From 1988 to 1991, French photographer Daniel Laine photographed 70 African monarchs, “whose dynasties marked the history of Africa until the middle of the twentieth century.” With hundreds of monarchs to choose from, Laine focused on those who continued to “retain a traditional and spiritual authority that is difficult for the Western mind to comprehend.” The photographs were published in an extraordinary hardcover book that sadly is no longer in print, published in 2000 by Ten Speed Press titled African Kings: Portraits of a Disappearing Era. Fortunately, some copies can still be found on Amazon both new and used.
Daniel Laine had major difficulties in the production of the book and had to travel 9 times to finalize it. The sensitive diplomatic negotiations involved to arrange the permissions for the shoots were mammoth but the result worth all the efforts.
With each striking photograph, the artist provides a brief biography and historical notes about the tribe and its rituals. The book includes historical background by Pierre Alexandre on the origins and significance of African kingdoms.
Never before had anyone tried to capture the images of the living custodians of Africa’s millenary history, and the result is pure visual poetry.
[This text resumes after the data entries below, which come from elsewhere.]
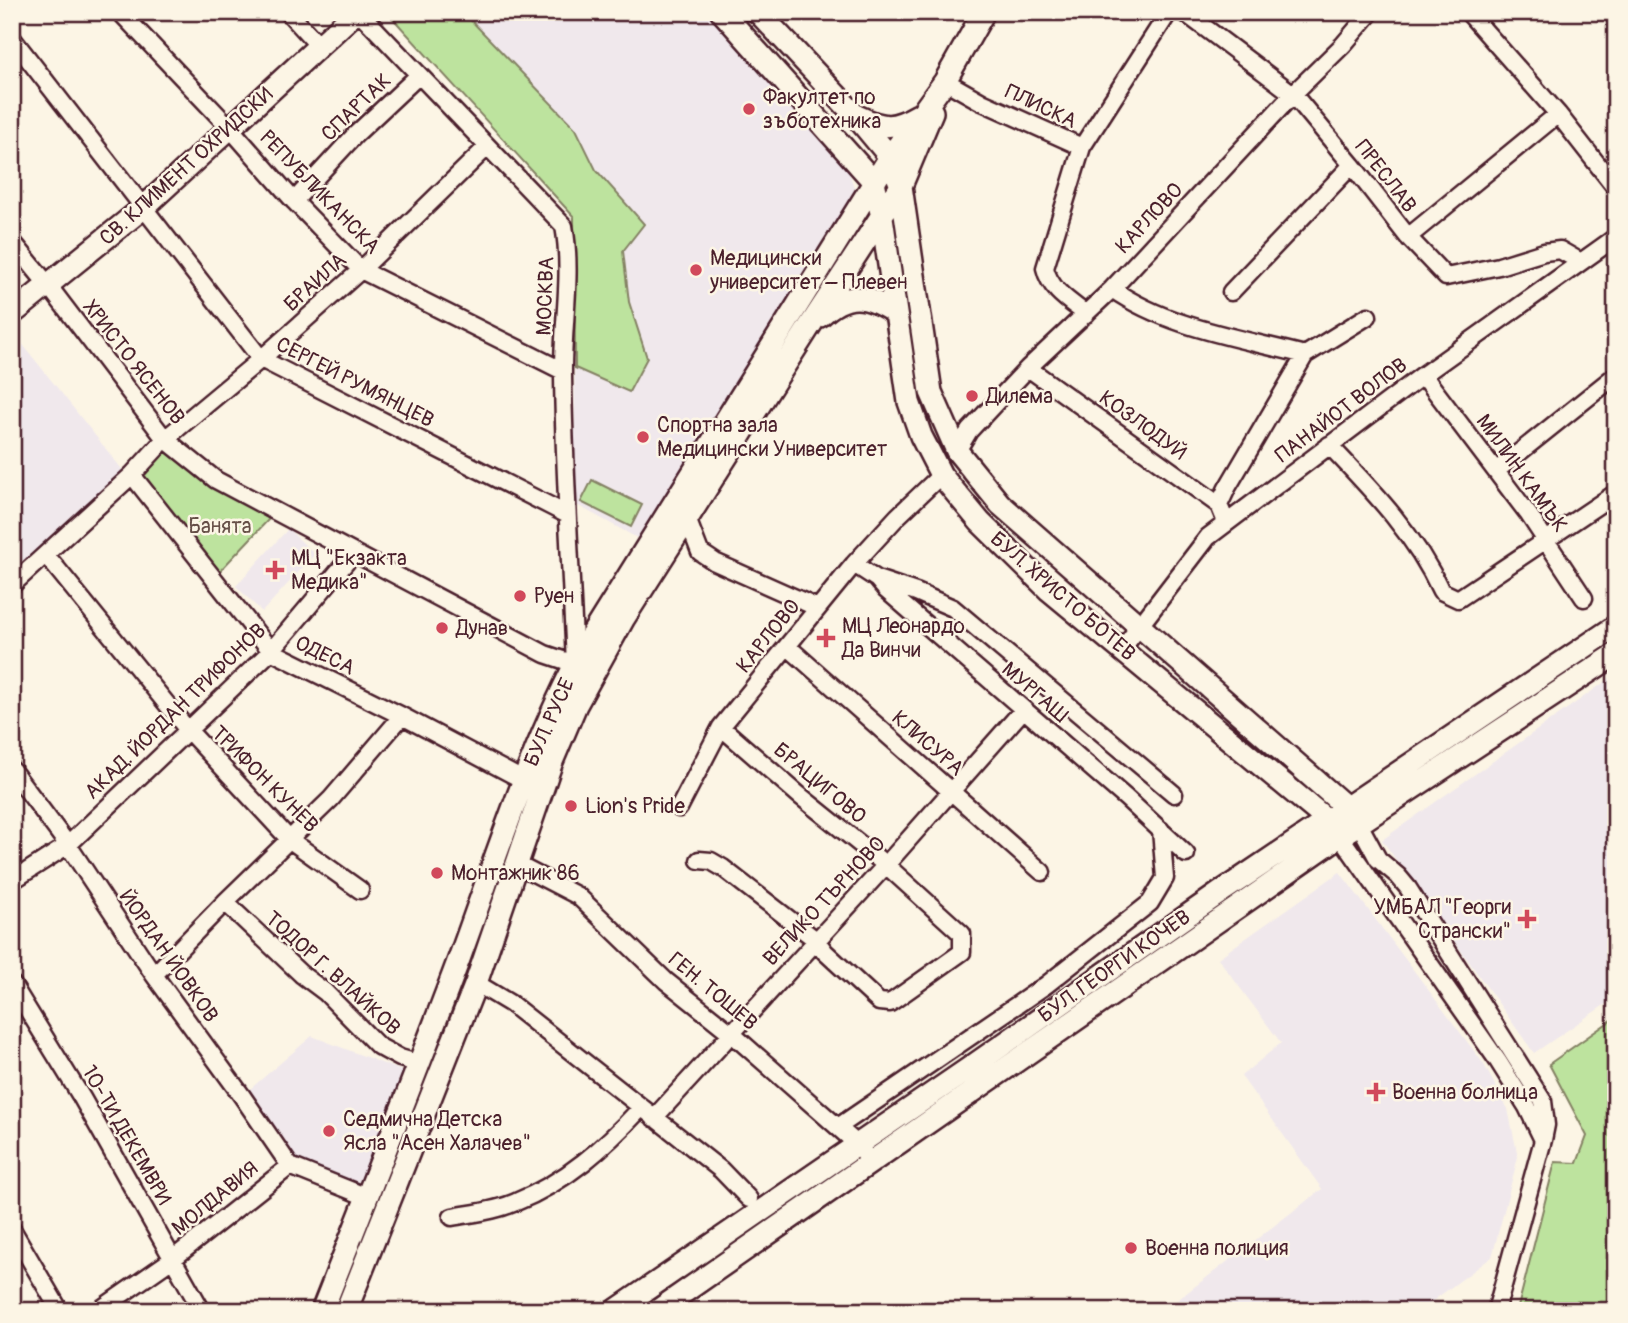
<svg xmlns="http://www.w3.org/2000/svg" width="1628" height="1323" font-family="Pangolin,sans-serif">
	<rect width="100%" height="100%" fill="#fcf5e5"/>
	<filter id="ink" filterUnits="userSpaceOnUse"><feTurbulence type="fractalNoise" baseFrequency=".0143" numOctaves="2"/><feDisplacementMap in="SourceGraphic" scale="14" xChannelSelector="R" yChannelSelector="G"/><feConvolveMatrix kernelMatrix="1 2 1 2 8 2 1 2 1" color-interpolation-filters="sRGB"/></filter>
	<g filter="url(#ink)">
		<path fill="#f0e8ec" d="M387,12H725L720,23L849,172L859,203L650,545L575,504L574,217Z
			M16,336L125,473L12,573V339Z
			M288,529L315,554L262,612L236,586Z
			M1616,674V997L1534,1053L1382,840Z
			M1340,872L1483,1063L1508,1109L1518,1157L1492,1257L1419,1311H1163L1322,1189L1241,1076L1281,1043L1218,958Z
			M312,1036L415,1076L367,1197L290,1166L242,1096Z"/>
		<path fill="#bde39e" stroke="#848164" stroke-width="2" d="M387,12H463L576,129L596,170L644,224L623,251L629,302L647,358L629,392L575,368L574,217Z
			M165,446L216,487L269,519L218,573L137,475Z
			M592,480L642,505L631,527L581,502Z
			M1616,1017V1311H1517L1555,1162L1577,1163L1587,1136L1549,1064Z"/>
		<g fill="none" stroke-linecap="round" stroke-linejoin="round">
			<defs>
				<path id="street" d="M120,12L230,128L294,201L361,270L563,371
					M288,12L320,47
					M1184,12L1293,94L1352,165L1408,237L1446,277L1499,266L1544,252L1560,250L1581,262
					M1468,12L1558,114L1616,188
					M1613,12L1616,17
					M12,38L261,359L566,514
					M945,81L982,102L1082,147
					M294,201L355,135L419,75
					M1408,237L1558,114
					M12,241L48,285L165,439L216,480L545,654L575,664C571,568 564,472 563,375C562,326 573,275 564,226L359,12
					M1112,289C1168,328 1240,338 1305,355
					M1231,292L1352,165
					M1086,314C1069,301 1050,290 1045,268L1082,147L1169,12
					M1028,368L1219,505L1226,522
					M1423,375L1529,515L1584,598
					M1329,445C1372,490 1415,534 1441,591L1458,599L1616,493
					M957,451L969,431L1028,368L1112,289L1293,94L1343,45L1371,12
					M1496,471L1616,375
					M132,475L271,651L402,716L523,780
					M1219,505L1227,488L1305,355L1368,316
					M688,521L700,552L715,562L818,608
					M46,555L187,729L290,840L360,890
					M854,564L877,579L886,590L1126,798L1186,854
					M877,579L916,592L953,608L1174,794
					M12,585L132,475L165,439L261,359L361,270L487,147
					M787,646L1042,872
					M1122,649L1208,537L1423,375L1616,237
					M12,770L68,845L154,975L242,1096L290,1166
					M679,808L721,727L854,564L898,516L941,475
					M1359,824L1378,859L1398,876L1408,888L1543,1101L1546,1125L1543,1140L1496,1311
					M1340,836L1498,1061L1527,1107L1543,1140
					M699,860L711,861L723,868L816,940L825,952L879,1002L890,1003L962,952V934L886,865L799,795L721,727
					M518,865L578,896L666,981L731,1033L857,1144L864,1153
					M12,881L68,845L271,651L353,554
					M225,902L301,974L325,992L378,1046L400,1058L420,1064
					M154,975L225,902L331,799L402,716
					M476,983L511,1004L721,1170L749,1199
					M12,984L82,1098L202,1311
					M654,1118L886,865L1023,710
					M838,1127L1046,985L1150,903L1165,878L1161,830
					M452,1217C473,1213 496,1211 516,1202C566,1182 605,1147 641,1108
					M12,1229L60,1311
					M98,1311L174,1258L290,1166L367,1197"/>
				<path id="secondary" d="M722,12L874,182L882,217L909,402L921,436L941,475L980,522L1049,590L1327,820L1334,829
					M758,12L855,115L890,157L901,186L931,392L957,451L1000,504L1346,807L1353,817
					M857,116C883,128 892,130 918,115
					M12,314L143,208L356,12
					M820,316C847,291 866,294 895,313
					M322,1311C368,1194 415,1077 459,959C498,853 531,744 586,644L890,157L945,81L984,12
					M346,1311L476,983L551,764L576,705L624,618L811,324L901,186L932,112
					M615,1311L971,1067L1221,892L1616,626
					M657,1311L1340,836L1616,654"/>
			</defs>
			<use href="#street" stroke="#4a1f2b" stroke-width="21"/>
			<use href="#secondary" stroke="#4a1f2b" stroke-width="26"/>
			<use href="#street" stroke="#fcf5e5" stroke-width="16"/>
			<use href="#secondary" stroke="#fcf5e5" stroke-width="21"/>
		</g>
	</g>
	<g fill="#d1495b" stroke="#fcf5e5" stroke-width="2.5">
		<circle cx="749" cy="109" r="7"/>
		<circle cx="696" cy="270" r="7"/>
		<circle cx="972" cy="396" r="7"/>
		<circle cx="643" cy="437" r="7"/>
		<path d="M271.5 559.5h7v7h7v7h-7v7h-7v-7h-7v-7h7z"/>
		<circle cx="520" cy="596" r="7"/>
		<circle cx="442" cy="628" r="7"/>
		<path d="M822.5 627.5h7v7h7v7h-7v7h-7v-7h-7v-7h7z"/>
		<circle cx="571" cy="806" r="7"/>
		<circle cx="437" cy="873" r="7"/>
		<path d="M1523.5 908.5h7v7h7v7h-7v7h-7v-7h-7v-7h7z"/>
		<path d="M1372.5 1081.5h7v7h7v7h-7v7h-7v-7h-7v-7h7z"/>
		<circle cx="329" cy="1131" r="7"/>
		<circle cx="1131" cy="1248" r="7"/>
	</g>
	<g text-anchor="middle" stroke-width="5" stroke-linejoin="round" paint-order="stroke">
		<g font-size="21" fill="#4a1f2b" stroke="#fcf5e5" text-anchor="start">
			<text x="763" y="104">Факултет по<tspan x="763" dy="24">зъботехника</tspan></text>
			<text x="710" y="265">Медицински<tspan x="710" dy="24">университет – Плевен</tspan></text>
			<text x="986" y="403">Дилема</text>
			<text x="657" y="432">Спортна зала<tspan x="657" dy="24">Медицински Университет</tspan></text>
			<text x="291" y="565">МЦ "Екзакта<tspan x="291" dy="24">Медика"</tspan></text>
			<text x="534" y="603">Руен</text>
			<text x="842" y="633">МЦ Леонардо<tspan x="842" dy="24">Да Винчи</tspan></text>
			<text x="456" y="635">Дунав</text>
			<text x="585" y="813">Lion's Pride</text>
			<text x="451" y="880">Монтажник 86</text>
			<text x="1511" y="914" text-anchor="end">УМБАЛ "Георги<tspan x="1511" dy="24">Странски"</tspan></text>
			<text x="1392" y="1099">Военна болница</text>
			<text x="343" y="1126">Седмична Детска<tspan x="343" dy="24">Ясла "Асен Халачев"</tspan></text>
			<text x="1145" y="1255">Военна полиция</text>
		</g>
		<g font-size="21" fill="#4a1f2b" stroke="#fcf5e5">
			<text transform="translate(1041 106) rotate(25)" y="7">ПЛИСКА</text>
			<text transform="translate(356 107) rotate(-44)" y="7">СПАРТАК</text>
			<text transform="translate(186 166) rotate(-42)" y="7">СВ. КЛИМЕНТ ОХРИДСКИ</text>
			<text transform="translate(1386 176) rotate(52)" y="7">ПРЕСЛАВ</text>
			<text transform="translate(320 192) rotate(46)" y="7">РЕПУБЛИКАНСКА</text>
			<text transform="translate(1149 218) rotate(-47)" y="7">КАРЛОВО</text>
			<text transform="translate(315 282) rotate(-42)" y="7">БРАИЛА</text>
			<text transform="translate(545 296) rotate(-88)" y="7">МОСКВА</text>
			<text transform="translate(134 362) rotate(52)" y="7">ХРИСТО ЯСЕНОВ</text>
			<text transform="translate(355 382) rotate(27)" y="7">СЕРГЕЙ РУМЯНЦЕВ</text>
			<text transform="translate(1341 410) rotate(-37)" y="7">ПАНАЙОТ ВОЛОВ</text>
			<text transform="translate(1143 425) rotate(36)" y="7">КОЗЛОДУЙ</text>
			<text transform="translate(1522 473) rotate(54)" y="7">МИЛИН КАМЪК</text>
			<text transform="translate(1063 596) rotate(41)" y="7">БУЛ. ХРИСТО БОТЕВ</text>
			<text transform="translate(768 636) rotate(-51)" y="7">КАРЛОВО</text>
			<text transform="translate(325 655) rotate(26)" y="7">ОДЕСА</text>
			<text transform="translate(1035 692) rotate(41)" y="7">МУРГАШ</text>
			<text transform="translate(175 711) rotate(-44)" y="7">АКАД. ЙОРДАН ТРИФОНОВ</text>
			<text transform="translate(549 722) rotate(-66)" y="7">БУЛ. РУСЕ</text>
			<text transform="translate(928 743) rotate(41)" y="7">КЛИСУРА</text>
			<text transform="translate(265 779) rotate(45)" y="7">ТРИФОН КУНЕВ</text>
			<text transform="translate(820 783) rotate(40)" y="7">БРАЦИГОВО</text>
			<text transform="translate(824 901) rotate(-47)" y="7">ВЕЛИКО ТЪРНОВО</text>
			<text transform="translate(169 956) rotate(55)" y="7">ЙОРДАН ЙОВКОВ</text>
			<text transform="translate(1114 966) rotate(-35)" y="7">БУЛ. ГЕОРГИ КОЧЕВ</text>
			<text transform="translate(333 973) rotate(42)" y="7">ТОДОР Г. ВЛАЙКОВ</text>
			<text transform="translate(713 991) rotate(40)" y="7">ГЕН. ТОШЕВ</text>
			<text transform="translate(127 1135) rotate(60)" y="7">10-ТИ ДЕКЕМВРИ</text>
			<text transform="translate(215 1198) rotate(-39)" y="7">МОЛДАВИЯ</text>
		</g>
		<g font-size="21" fill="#675048" stroke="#fcf5e5">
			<text x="220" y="533">Банята</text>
		</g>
	</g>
	<rect width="1628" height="1323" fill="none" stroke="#fcf5e5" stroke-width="42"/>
	<rect x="21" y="21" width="1586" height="1281" fill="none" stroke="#4a1f2b" stroke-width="2.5" filter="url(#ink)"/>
</svg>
These photographs are from over two decades ago, and in this period of time, many occurrences have taken place. It is most likely that much has changed and that even some of these Kings may no longer be alive.
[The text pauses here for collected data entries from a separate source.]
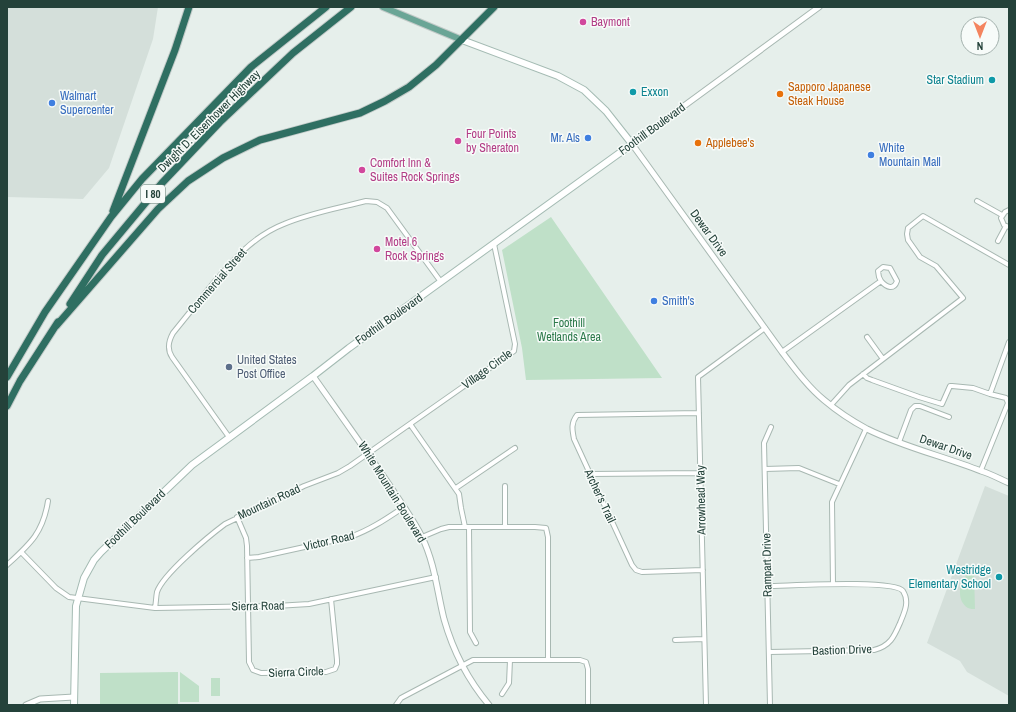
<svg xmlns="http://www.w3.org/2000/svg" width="1016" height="712" font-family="'Archivo Narrow',sans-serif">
  <rect width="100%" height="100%" fill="#e6efeb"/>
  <path fill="#d4dfda" d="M 7,7 L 158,7 L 153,39 L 109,168 L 83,199 L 7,197 Z
    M 985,486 L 1009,496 L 1009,696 L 967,672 L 960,661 L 927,643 Z"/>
  <path fill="#bfe0c8" d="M 551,217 L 662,378 L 526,380 L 522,348 L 502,250 Z
    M 971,572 L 974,572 L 975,609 C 973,609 970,609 968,608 C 955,601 959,577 971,572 Z
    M 178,672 L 178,705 L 100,705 L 100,673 Z
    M 180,672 L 199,686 L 199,702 L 180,702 Z
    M 211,678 L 220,678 L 220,696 L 211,696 Z"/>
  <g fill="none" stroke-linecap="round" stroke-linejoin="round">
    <g stroke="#a8b8b2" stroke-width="6">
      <path id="minor" d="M 977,201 L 1002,215
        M 1009,210 L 1005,212 L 1001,218 L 1004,225 L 1009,227
        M 998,241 L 1006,226
        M 867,337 L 883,359
        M 782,352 L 881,281 C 887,288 894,290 897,281 L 890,268 L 883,267 L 878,271 L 879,277 L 881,281
        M 863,374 L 867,378 L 872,380 L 919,397 L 942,404 L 950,386 L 952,386 L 973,388 L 990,394
        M 831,405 L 849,385 L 963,298 L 936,266 L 920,257 L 908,240 L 907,234 L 908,228 L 923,216 L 1009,265
        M 699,413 L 577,415 C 571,423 572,429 574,439 L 632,565 L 636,570 L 642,572 L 703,570
        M 410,424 L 459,494 L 461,508 L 465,527
        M 229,437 L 172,357 C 167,349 168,342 173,333 C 186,317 198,302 211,286 C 232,261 253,236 284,224 C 310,213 339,208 366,201 L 377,202 L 387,208 L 441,282
        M 899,442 L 911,410 L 915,406 L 920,406 L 949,417
        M 765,469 L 799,468 L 839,484
        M 981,470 L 1008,403 L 1006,398 L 990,394 L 1009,342
        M 590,474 L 701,473
        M 505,486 L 505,526
        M 456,488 L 515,448
        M 237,517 L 246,538 L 247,546 L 249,662 L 253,670 L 261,673 L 326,672 L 335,669 L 337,664 L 337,660 L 331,599
        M 469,527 L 470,632 L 476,643
        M 422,537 L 441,529 L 449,527 L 535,527 L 546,528 L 548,537 L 548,659
        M 21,552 L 56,588 L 69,597 L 155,608 L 276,606 L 309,604 L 436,577
        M 247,558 L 259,557 L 350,537 C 370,530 386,519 404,507
        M 7,565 C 30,544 43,533 48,501
        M 833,584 L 832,502 L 866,429
        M 767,586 C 787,586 894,579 903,591 C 910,602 904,613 900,623 C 894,637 890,646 874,650 L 769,652
        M 155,608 C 156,603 156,597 157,592 C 163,574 209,536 225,524 L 304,486 L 338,473 L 350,466 L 514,351 L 515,344 L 494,244
        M 675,640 L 704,639
        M 502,694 L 509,683 L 510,660
        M 396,705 L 401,698 L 473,660 L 580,660 L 586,662 L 588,669 L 588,705
        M 706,705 L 698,377 L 765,328
        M 770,705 L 764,443 L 771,427"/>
    </g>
    <g stroke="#a8b8b2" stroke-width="7">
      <path id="tertiary" d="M 819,7 L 632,144 L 782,352 C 795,369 808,387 824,400 C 837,411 852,421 867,429 C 903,447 943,456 981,471 C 991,474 1000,479 1009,483
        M 313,376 C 339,413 365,449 390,486 C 401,503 413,519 422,537 C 435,564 437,591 444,619 C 453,651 468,680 489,705
        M 26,705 L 40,699 L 74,697"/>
    </g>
    <g stroke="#a4bbb3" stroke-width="8">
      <path id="secondary" d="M 74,705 L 76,606 L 84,578 L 94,560 L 101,552 L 192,465 L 313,376 L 349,348 L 632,144 L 606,111 L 584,90 L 558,76 L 462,40"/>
    </g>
    <g stroke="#c2cac8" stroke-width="8">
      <path id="primary" d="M 383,7 L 462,40"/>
    </g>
    <g stroke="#c2cac8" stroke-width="9">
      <path id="motorway" d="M 113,211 L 175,50 L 189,7
        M 70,304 L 102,255 L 162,183 L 220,122 L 293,53 L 351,7
        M 56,326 L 158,209 L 188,181 L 223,158 L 260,140 L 360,113 L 385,101 L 409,87 L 436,65 L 494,7
        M 7,377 L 45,312 L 111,217 L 142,179 L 251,67 L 326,7
        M 7,406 L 20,381 L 58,322"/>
    </g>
    <use href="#minor" stroke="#fff" stroke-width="4"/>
    <use href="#tertiary" stroke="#fff" stroke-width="5"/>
    <use href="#secondary" stroke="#fff" stroke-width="6"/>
    <use href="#primary" stroke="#6aa596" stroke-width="6"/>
    <use href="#motorway" stroke="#2f6f62" stroke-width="7"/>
  </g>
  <g fill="#d1479c" stroke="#f7fbf9" stroke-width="1.5">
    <circle cx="583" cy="22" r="4"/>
    <circle cx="458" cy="141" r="4"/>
    <circle cx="362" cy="170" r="4"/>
    <circle cx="377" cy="249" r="4"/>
  </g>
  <g fill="#0f9aa8" stroke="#f7fbf9" stroke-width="1.5">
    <circle cx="992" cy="80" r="4"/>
    <circle cx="633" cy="92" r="4"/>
    <circle cx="999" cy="577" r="4"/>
  </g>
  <g fill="#e8710a" stroke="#f7fbf9" stroke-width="1.5">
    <circle cx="780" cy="94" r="4"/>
    <circle cx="698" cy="143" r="4"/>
  </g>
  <g fill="#3f7fe0" stroke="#f7fbf9" stroke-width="1.5">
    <circle cx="52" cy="103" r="4"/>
    <circle cx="588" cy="138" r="4"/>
    <circle cx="871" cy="155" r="4"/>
    <circle cx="654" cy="301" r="4"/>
  </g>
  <circle fill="#5c6f8a" stroke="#f7fbf9" stroke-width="1.5" cx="229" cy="367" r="4"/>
  <g text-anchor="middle" stroke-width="3" stroke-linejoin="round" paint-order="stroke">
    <rect fill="#f7fbf9" stroke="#637a73" stroke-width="1" x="141" y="185" width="24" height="18" rx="3"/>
    <g font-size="11" font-weight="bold" fill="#24423a">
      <text x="153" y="198">I 80</text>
    </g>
    <g font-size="12" fill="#b23c85" stroke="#f7fbf9" text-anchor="start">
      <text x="591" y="26">Baymont</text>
      <text x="466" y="138">Four Points<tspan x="466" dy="14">by Sheraton</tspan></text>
      <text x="370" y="167">Comfort Inn &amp;<tspan x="370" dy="14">Suites Rock Springs</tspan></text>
      <text x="385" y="246">Motel 6<tspan x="385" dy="14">Rock Springs</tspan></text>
    </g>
    <g font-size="12" fill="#0d838f" stroke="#f7fbf9" text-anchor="end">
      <text x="984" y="84">Star Stadium</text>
      <text x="641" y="96" text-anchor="start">Exxon</text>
      <text x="991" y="574">Westridge<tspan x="991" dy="14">Elementary School</tspan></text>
    </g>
    <g font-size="12" fill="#c56008" stroke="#f7fbf9" text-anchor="start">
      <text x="788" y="91">Sapporo Japanese<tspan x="788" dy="14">Steak House</tspan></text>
      <text x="706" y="147">Applebee's</text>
    </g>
    <g font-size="12" fill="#366cbe" stroke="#f7fbf9" text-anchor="start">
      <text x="60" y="100">Walmart<tspan x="60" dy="14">Supercenter</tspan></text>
      <text x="580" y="142" text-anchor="end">Mr. Als</text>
      <text x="879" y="152">White<tspan x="879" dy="14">Mountain Mall</tspan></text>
      <text x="662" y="305">Smith's</text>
    </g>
    <g font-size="12" fill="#24423a" stroke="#f7fbf9">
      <text transform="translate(209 121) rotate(-45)" y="4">Dwight D. Eisenhower Highway</text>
      <text transform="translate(652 129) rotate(-36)" y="4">Foothill Boulevard</text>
      <text transform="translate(709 233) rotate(54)" y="4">Dewar Drive</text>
      <text transform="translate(217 281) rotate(-49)" y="4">Commercial Street</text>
      <text transform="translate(389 319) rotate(-35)" y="4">Foothill Boulevard</text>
      <text transform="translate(487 369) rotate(-36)" y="4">Village Circle</text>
      <text transform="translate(946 447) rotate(19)" y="4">Dewar Drive</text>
      <text transform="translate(392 492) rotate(58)" y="4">White Mountain Boulevard</text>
      <text transform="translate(600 496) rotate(65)" y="4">Archer's Trail</text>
      <text transform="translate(701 500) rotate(-91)" y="4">Arrowhead Way</text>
      <text transform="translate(269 502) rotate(-25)" y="4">Mountain Road</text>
      <text transform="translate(135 519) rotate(-44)" y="4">Foothill Boulevard</text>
      <text transform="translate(329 541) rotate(-13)" y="4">Victor Road</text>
      <text transform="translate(767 565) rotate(-91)" y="4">Rampart Drive</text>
      <text transform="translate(258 606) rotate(-1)" y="4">Sierra Road</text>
      <text transform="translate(842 650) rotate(-2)" y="4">Bastion Drive</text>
      <text transform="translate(296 672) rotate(-2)" y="4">Sierra Circle</text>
    </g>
    <g font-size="12" fill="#2d7a4b" stroke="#f7fbf9">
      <text x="569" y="327">Foothill<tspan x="569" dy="14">Wetlands Area</tspan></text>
    </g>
    <g font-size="12" fill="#4e5e75" stroke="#f7fbf9" text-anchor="start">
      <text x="237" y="364">United States<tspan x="237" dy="14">Post Office</tspan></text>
    </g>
  </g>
  <rect width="1016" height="712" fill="none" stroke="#24423a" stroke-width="16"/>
  <g transform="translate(980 36) rotate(180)"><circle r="19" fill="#f7fbf9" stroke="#a3b1ad"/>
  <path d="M0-3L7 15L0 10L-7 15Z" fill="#f4845f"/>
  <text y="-6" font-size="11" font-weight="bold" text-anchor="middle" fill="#24423a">N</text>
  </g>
</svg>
Monarchy was the prevalent form of government in the history of Africa, where self-governing states, territories, or nations existed in which supreme power resided with an individual who was recognized as the monarch. Many such states exist today. It was only the colonial powers that profoundly transformed African political, economic, and social structures. The exploitation of Africa’s labour and natural resources for the benefit of the metropoles was to have intense implications for the continent.
There is little doubt that colonial occupation and the ensuing restructuring of African political entities and socioeconomic systems altered African traditional institutions of governance. The colonial state, for example, invented chiefs where there were no centralized authority systems and imposed them on the decentralized traditional systems. In the centralized systems also, traditional leaders of various titles were reduced to “chiefs” and the colonial state modified notably the relations between the chiefs and their communities by making the chiefs accountable to the colonial state rather than to their communities (Coplan & Quinlan, 1997).
The introduction of alien economic and political systems by the colonial state relegated Africa’s precolonial monarchies to the sphere of informality, although they continued to operate in modified forms, in part due to the indirect rule system of colonialism and other forms of reliance by colonial states on African institutions of governance to govern their colonies.
Traditional institutions have continued to metamorphose under the postcolonial state, as Africa’s socioeconomic systems continue to evolve. Despite such changes, these institutions are referred to as traditional not because they continue to exist in an unadulterated form as they did in Africa’s precolonial past but because they are largely born of the precolonial political systems and are adhered to principally, although not exclusively, by the population in the traditional sectors of the economy.
Today, only three sovereign monarchies survive: Morocco, Eswantani and Lesotho though many sub-national monarchies that are not sovereign but exist within larger political associations. These monarchies are custodians of their peoples’ history and traditions, such as the King of Ashanti of Ghana, the King of Zulu in South Africa, the King of Toro in Uganda and many other important royal families in Nigeria, Democratic Republic of Congo and many more.
On the other hand the Imperial family of Ethiopia has an important role to play in their country as does the royal family of Libya.